The instant case is markedly different from the Naaman case, where Dr. Naaman testified that he cut the brachial plexus nerve roots C8 and T1, believing that he was in the stellate ganglion area and had cut a stellate ganglion rather than a brachial plexus nerve. Naaman , 83 S.W.3d at 245. It was undisputed at trial that a surgeon who cuts the brachial plexus nerve roots, when he thinks that he is in the area of the stellate ganglion, falls below the standard of care. Id . Both Dr. Naaman and his expert agreed that Dr. Naaman's actions fell below the standard of care. Id . The court held that Dr. Naaman's testimony amounted to a judicial admission because
[t]he testimony of appellee and his expert admitting appellee's surgery was below the applicable standard of care was deliberate, clear, and unequivocal, although contrary to an essential unproven fact embraced in the theory of defense asserted by appellee, and not destructive of appellant's theory of recovery. . . . The judicial admissions made the proof of liability part of the appellant's cause of action conclusive as a matter of law, and jury question number one should not have been submitted to the jury.

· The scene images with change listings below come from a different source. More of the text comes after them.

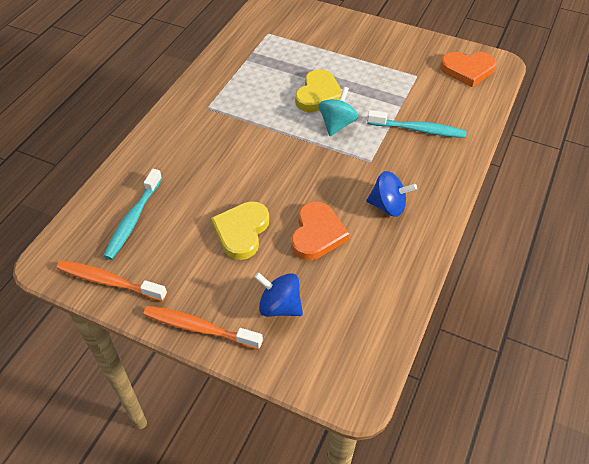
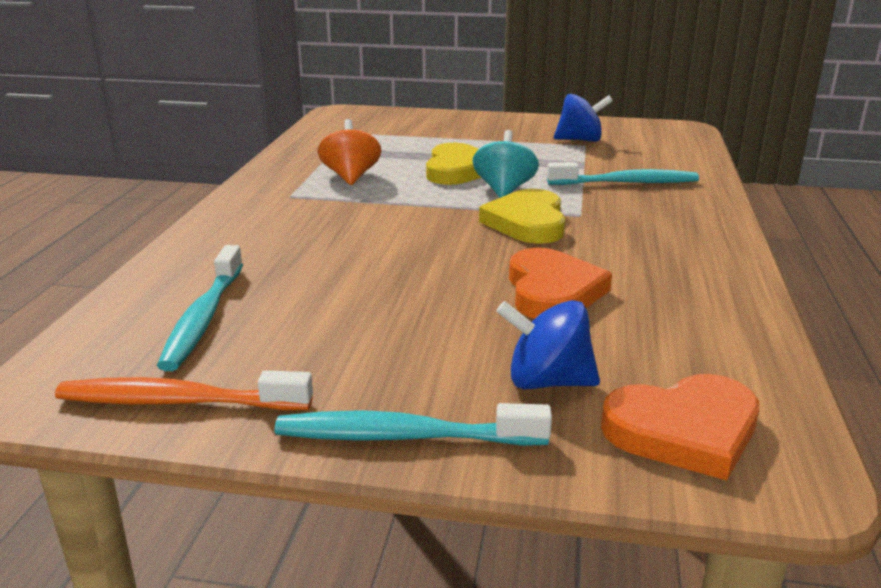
camera: 15 degrees left, 25 degrees down
orange toothbrush [143,306,263,350] -> turquoise toothbrush [275,403,552,446]
yellow heart [211,201,269,260] -> yellow heart moved to [479,189,565,244]
blue spinning top [366,171,417,217] -> blue spinning top moved to [554,94,613,142]
orange heart [440,52,496,87] -> orange heart moved to [601,374,759,480]
none -> orange spinning top [318,119,382,185]

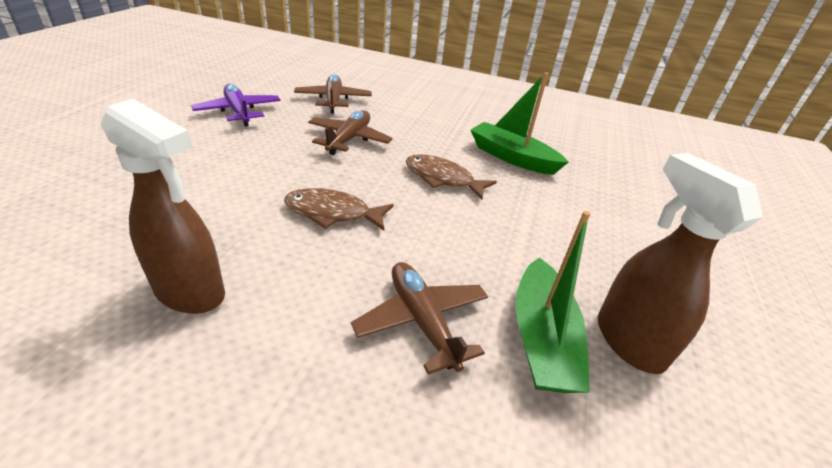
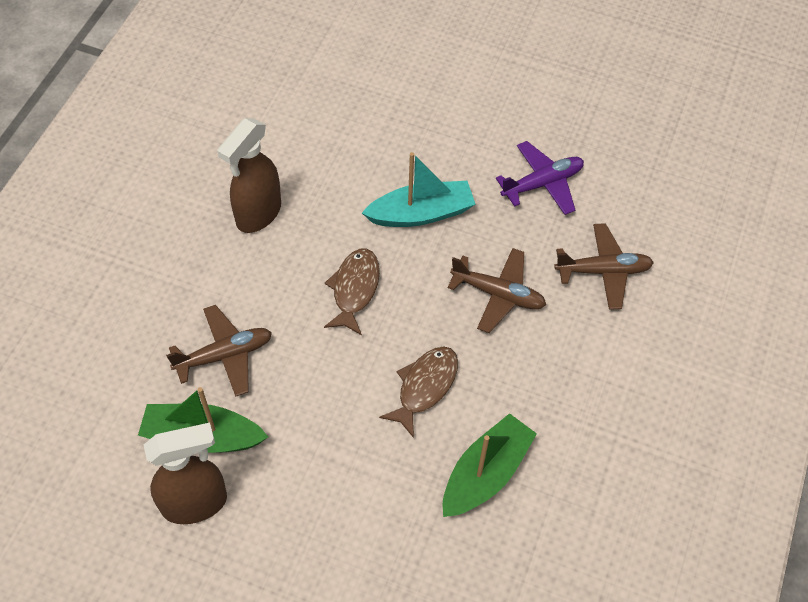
camera: 95 degrees right, 20 degrees up
none -> turquoise boat [362,152,475,227]

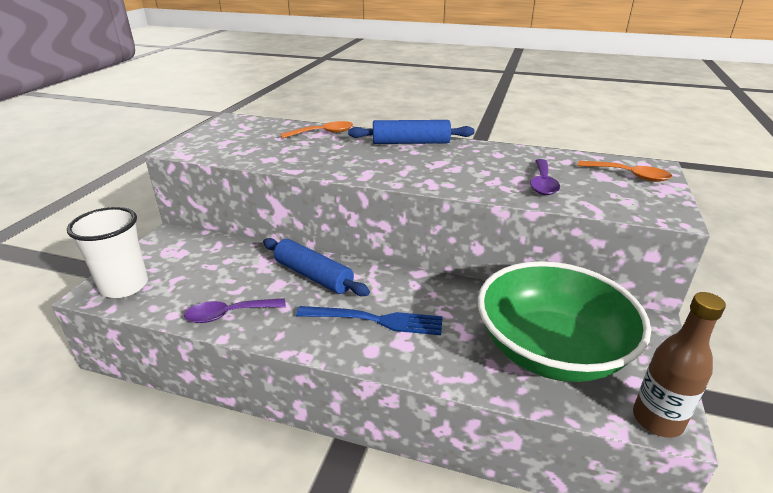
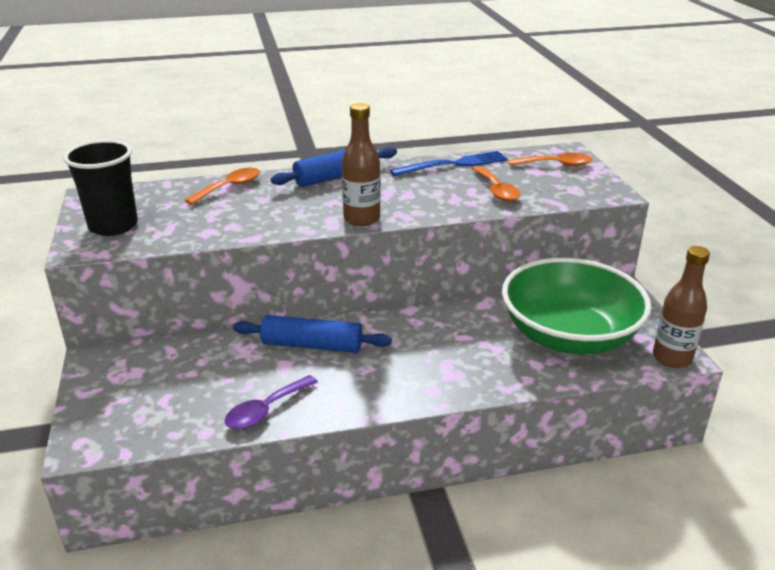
camera: 30 degrees left, 0 degrees up
white cup [67,207,148,298] -> none
blue fork [296,306,443,335] -> blue fork moved to [390,151,508,176]
purple spoon [530,159,560,195] -> orange spoon [472,166,520,201]
none -> black cup [63,140,138,236]
none -> brown bottle [342,103,381,226]

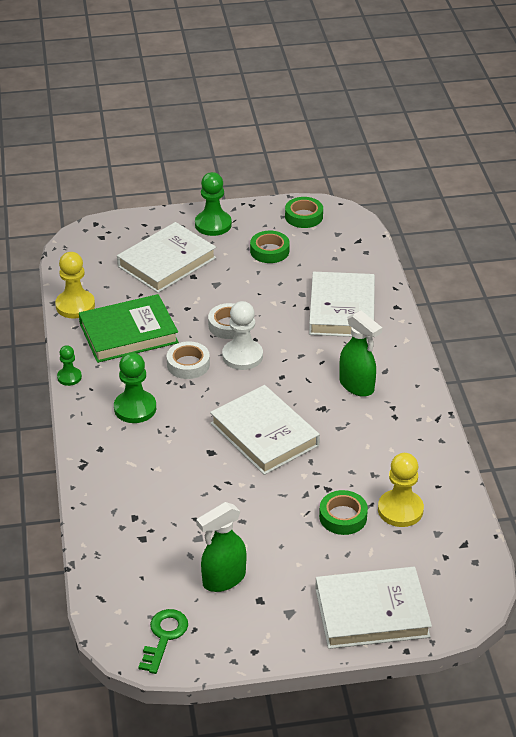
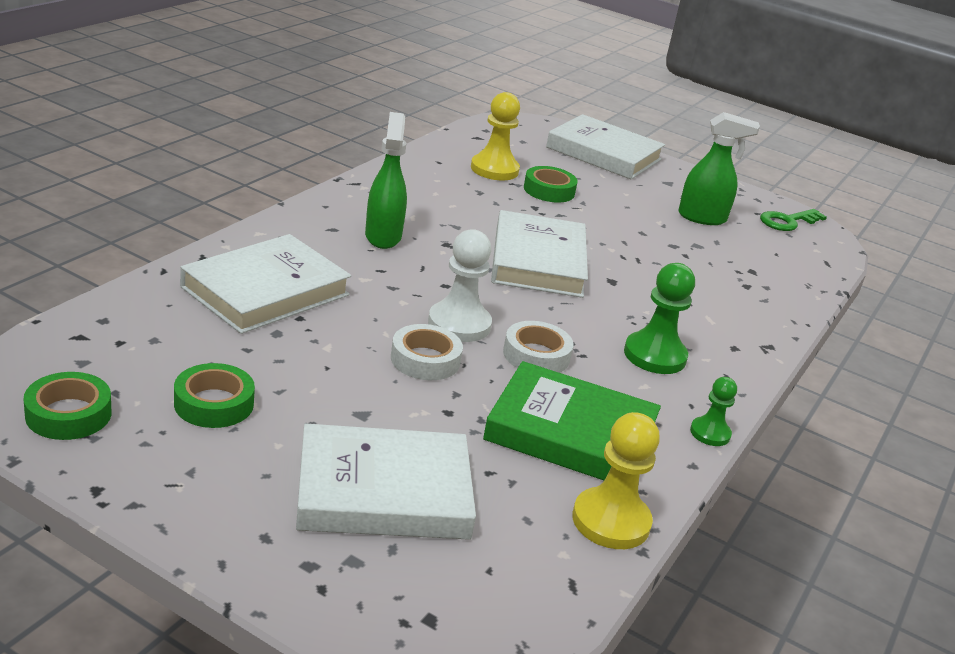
camera: 145 degrees left, 10 degrees down
green pawn [195,172,232,236] -> none

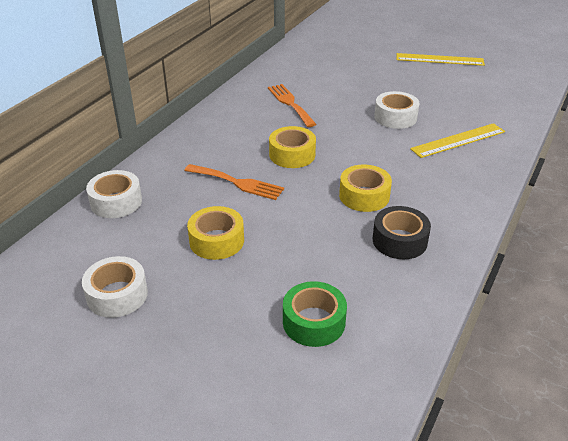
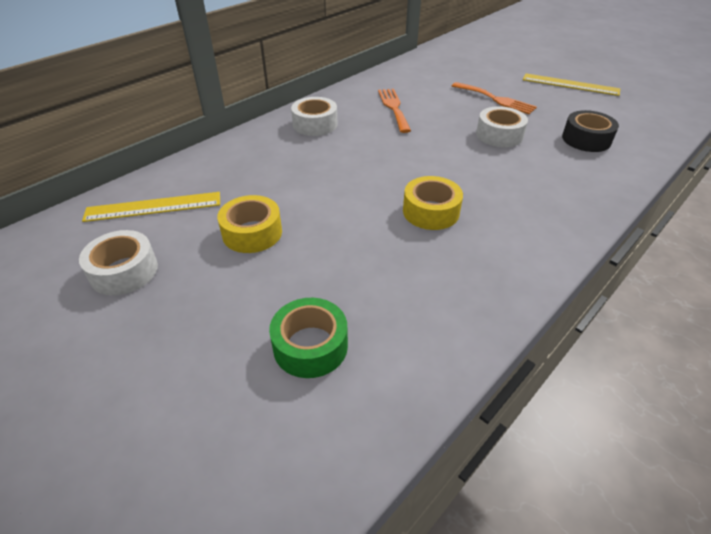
camera: 15 degrees right, 5 degrees up
white tape [86,170,142,218] -> white tape moved to [291,97,338,136]
orange fork [184,164,284,200] -> orange fork moved to [452,82,537,114]
yellow tape [269,126,316,168] -> none
black tape [373,206,431,259] -> black tape moved to [562,110,619,152]
yellow ruler [410,123,505,158] -> yellow ruler moved to [82,192,220,222]

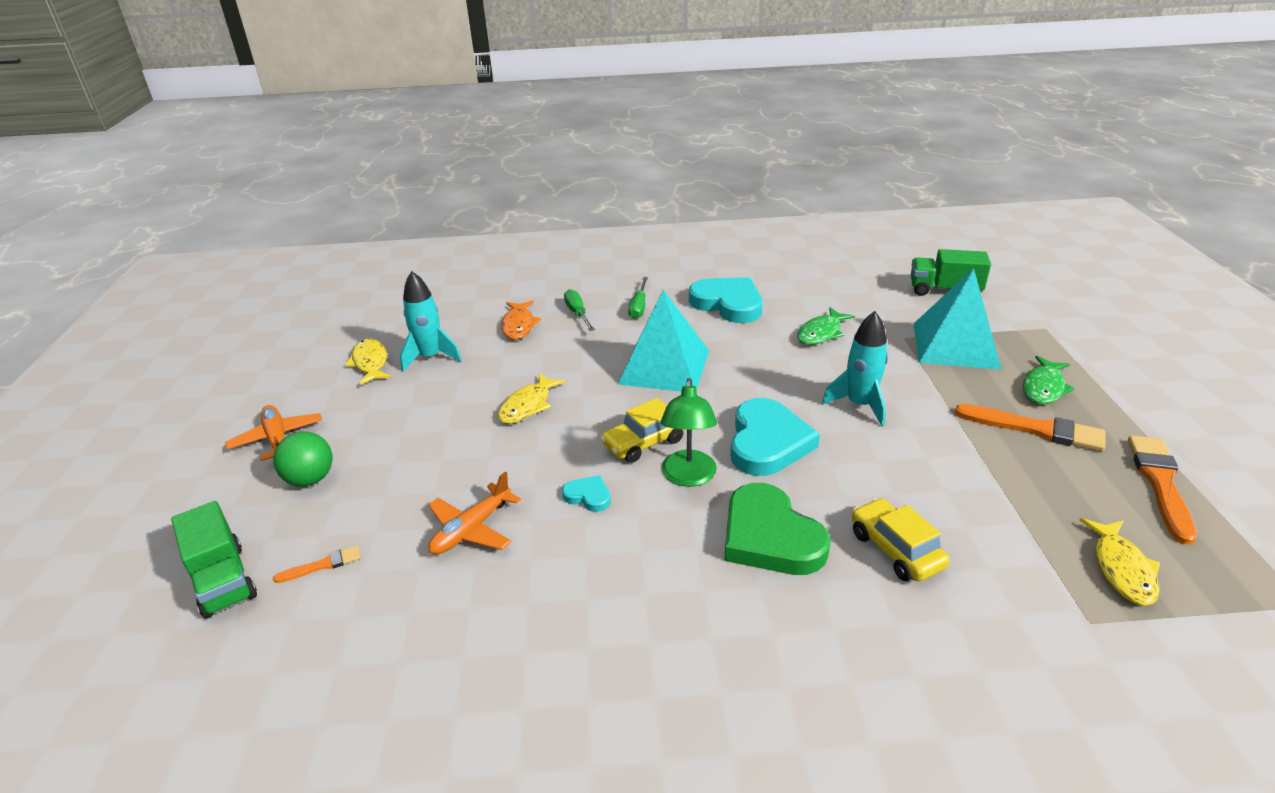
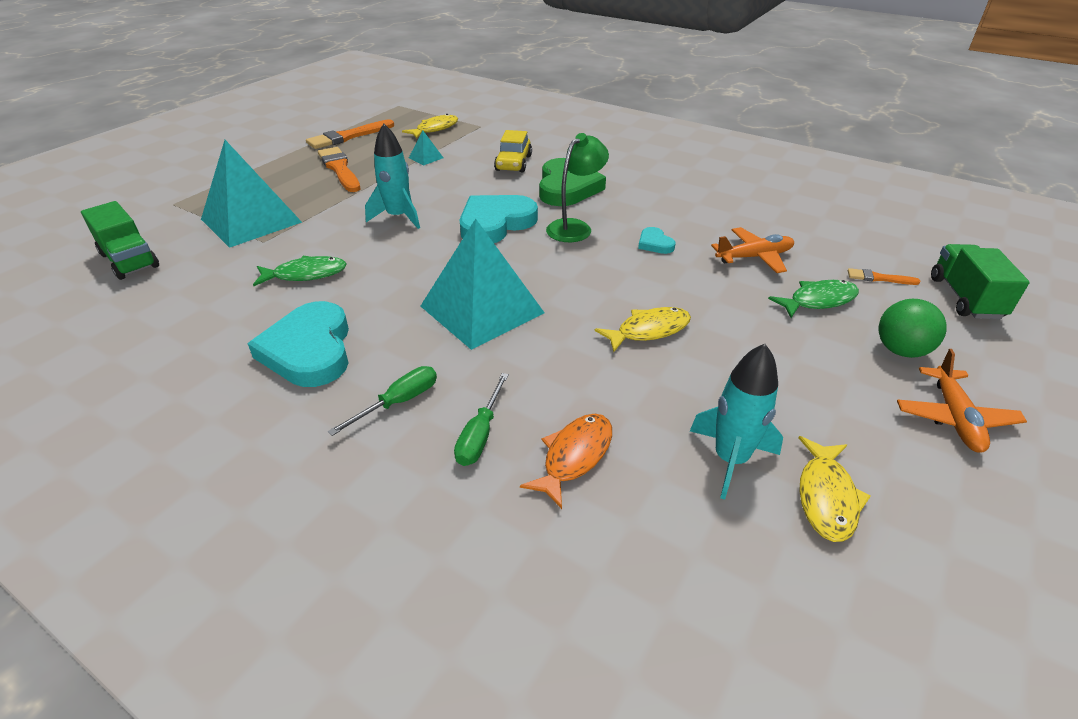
camera: 145 degrees left, 5 degrees up
yellow car [601,398,685,463] -> none
green fish [1023,356,1075,405] -> green fish moved to [768,280,859,318]
none -> turquoise pyramid [409,130,443,165]

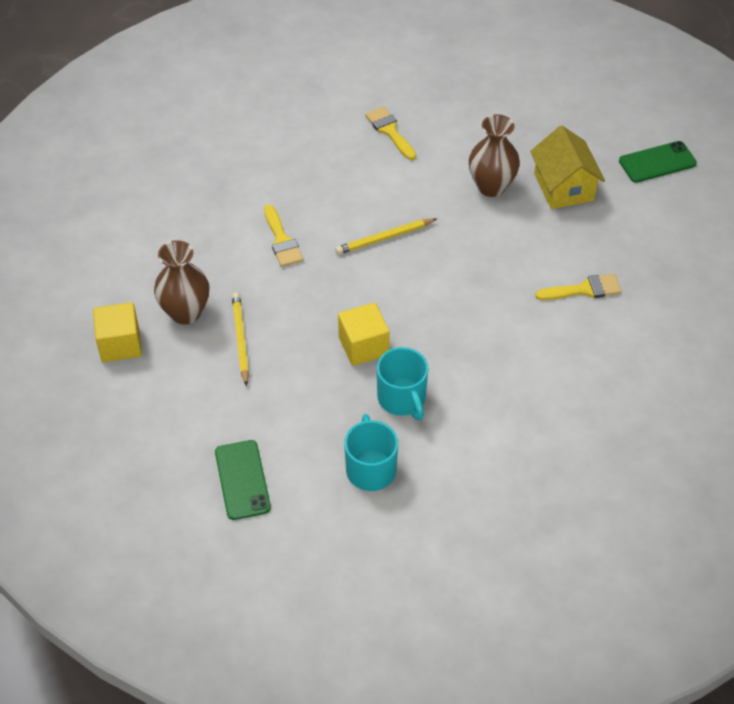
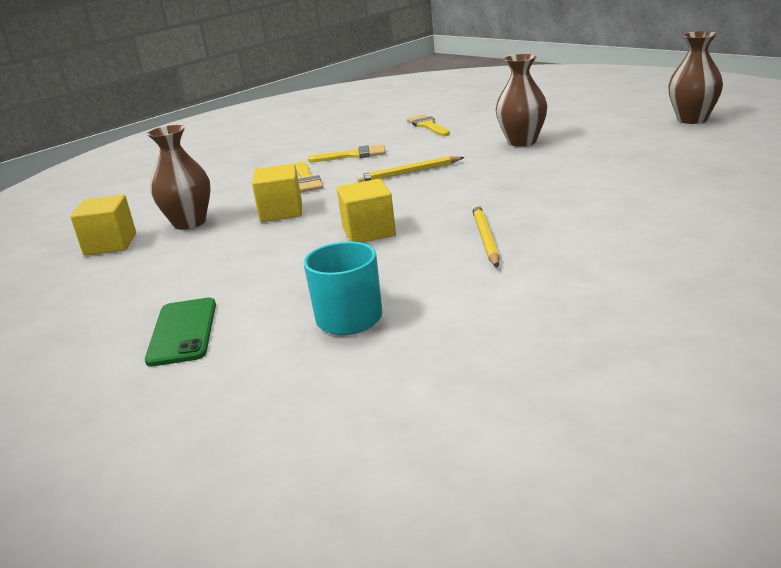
camera: 10 degrees right, 25 degrees down
yellow pencil [232,292,249,386] -> yellow pencil moved to [472,204,499,268]
turquoise mug [377,347,428,420] -> none
yellow house [530,125,605,209] -> none
yellow brush [535,274,622,300] -> yellow brush moved to [308,145,386,162]
green phone [619,141,697,183] -> brown vase [668,31,723,124]
none -> yellow cube [252,164,302,222]

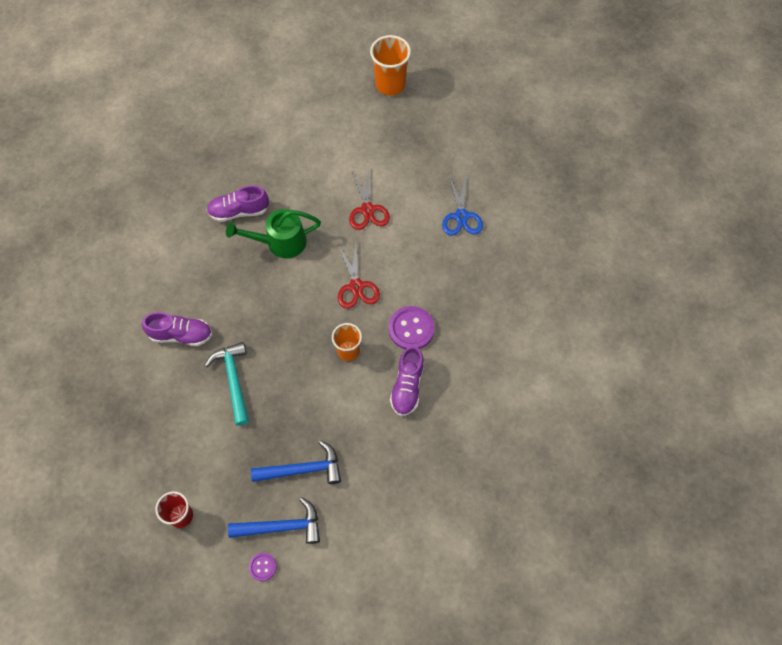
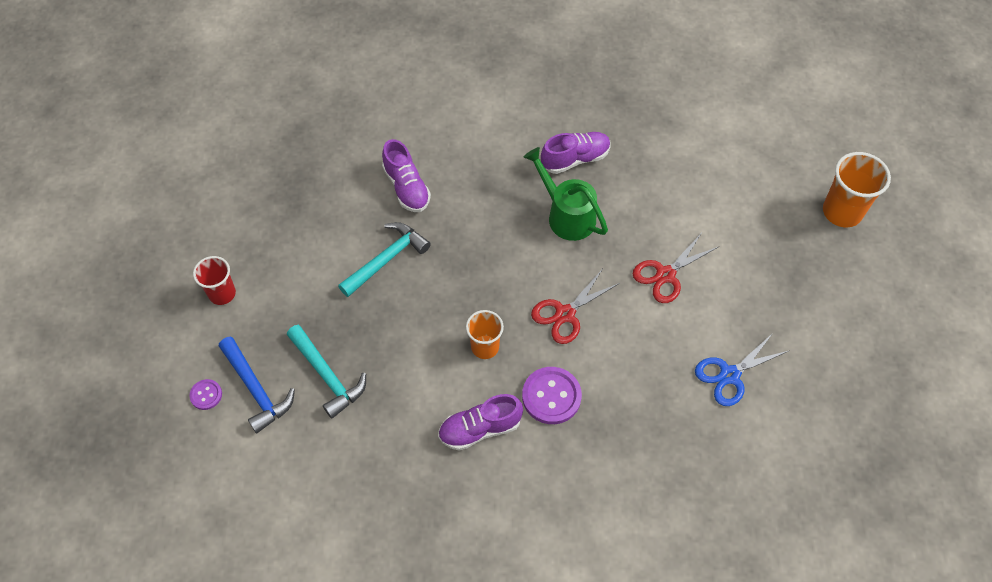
camera: 60 degrees right, 5 degrees down
purple shoe [206,186,269,222] -> purple shoe turned 105 degrees clockwise [541,132,611,174]
blue hammer [251,440,341,484] -> turquoise hammer [287,325,366,419]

Naaman , 83 S.W.3d at 246.
Here, unlike in Naaman , neither Dr. Pokala or Dr. Lubetkin testified that Dr. Pokala's decision to wait until Monday to perform the procedures deviated from the standard of care. Although the Holts contended that such a decision deviated from the standard of care, that assertion was heavily defended by Dr. Pokala, and nowhere in the record did he admit that such a decision deviated from the standard of care.
The Holts cannot establish that Dr. Pokala's quasi-admissions can be converted into judicial admissions which are conclusive as a matter of law; therefore, the Holts' issue is overruled.
Dr. Pokala's testimony did not amount to a judicial admission which would relieve the Holts of proving that Dr. Pokala deviated from the standard of care and did not do what a reasonably prudent physician would have done. Therefore, the trial court's judgment is affirmed.